Revolutionizing Value Creation: The Impact of Digital Transformation

white robot near brown wall
white robot near brown wall


In the ongoing saga of digital transformation since the 1980s, companies have undergone a metamorphosis, shifting from analog to digital processes. This evolution involved coordinating, automating, and outsourcing activities, resulting in significant changes in supply chains and a move towards decentralization. Notable shifts include the transition from mainframes to client-server architectures and the advent of ERP, CRM systems, and, more recently, cloud and SaaS solutions.

Value Creation Dynamics:
Amidst this transformation, a profound shift has emerged – companies are creating more value from external partners than internal processes. Termed an “inverted firm,” this new production model challenges traditional organizational structures and impacts both technology and managerial governance.

Platform Giants Leading the Way:
Leading this trend are platform giants like Google, Apple, Facebook, Amazon, and Microsoft. Their scale economies in revenues per employee surpass historical benchmarks, showcasing the efficacy of external value creation. Even smaller firms adopting platform models demonstrate higher market values, margins, and lower employee counts compared to industry controls.

Firm Inversion Unveiled:
Unlike past transformations driven by automation and capital-intensive operations, today’s inverted firms achieve higher market capitalization per employee by orchestrating external value creation. This strategic shift goes beyond mere automation, emphasizing the coordination of resources beyond the firm’s control.

Digital Transformation’s Apex:
The pinnacle of digital transformation lies in firm inversion, where value creation transitions from the firm alone to a collaborative orchestration. Successful platforms provide tools and markets, enabling partners to grow, emphasizing value creation over traditional value capture.

Creating Value through Partnerships:
Inverted firms thrive by engaging external contributors, fostering an ecosystem where partners contribute ideas, resources, and effort. The management mindset shifts from control to enablement, and from capturing value to rewarding it. Successful platforms abide by a simple rule: “Create more value than you take,” ensuring partners actively contribute to the ecosystem.

The Evidence in API Adoption:
A study of 179 firms adopting APIs as interface technology reveals a stark contrast in results. Firms focusing on internal efficiency showed inconclusive gains, while those adopting external platform models, becoming inverted firms, experienced a remarkable 38% growth over sixteen years.

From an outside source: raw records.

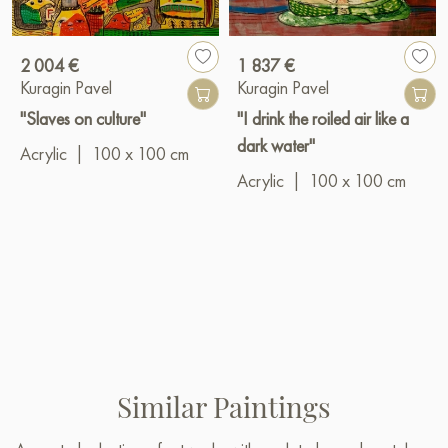
2 004 €
1 837 €
Kuragin Pavel
Kuragin Pavel
"Slaves on culture"
"I drink the roiled air like a
dark water"
Acrylic
|
100 x 100 cm
Acrylic
|
100 x 100 cm
Similar Paintings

Network Effects and Intangible Assets:
Inverted firms leverage network effects, where partners create value for each other, leading to substantial growth in intangible assets. Traditionally tied to tangible assets, firm values have shifted dramatically, with intangible assets constituting 90% of S&P 500 firms’ valuation in 2020, emphasizing the importance of coordinating external value creation.

Managing Risks and Responsibilities:
While firm inversion introduces risks of partner interference and negligence, successful platforms actively curate partner offerings and swiftly address issues. Openness to outsiders enhances the risk of cyberattacks, demanding responsible data stewardship. The benefits outweigh the risks, with firms embracing openness significantly outperforming closed counterparts.

Implications for Executives:
Executives navigating this shift must embrace partner relationship management, partner data management, platform governance, and platform strategy. The demand for professionals in these areas is evident across diverse industries, including Barclays Bank, Nike, John Deere, Ambev, Siemens, and Albertsons, with numerous job openings reflecting the urgency of understanding and mastering the orchestration of third-party value in an increasingly inverted firm landscape.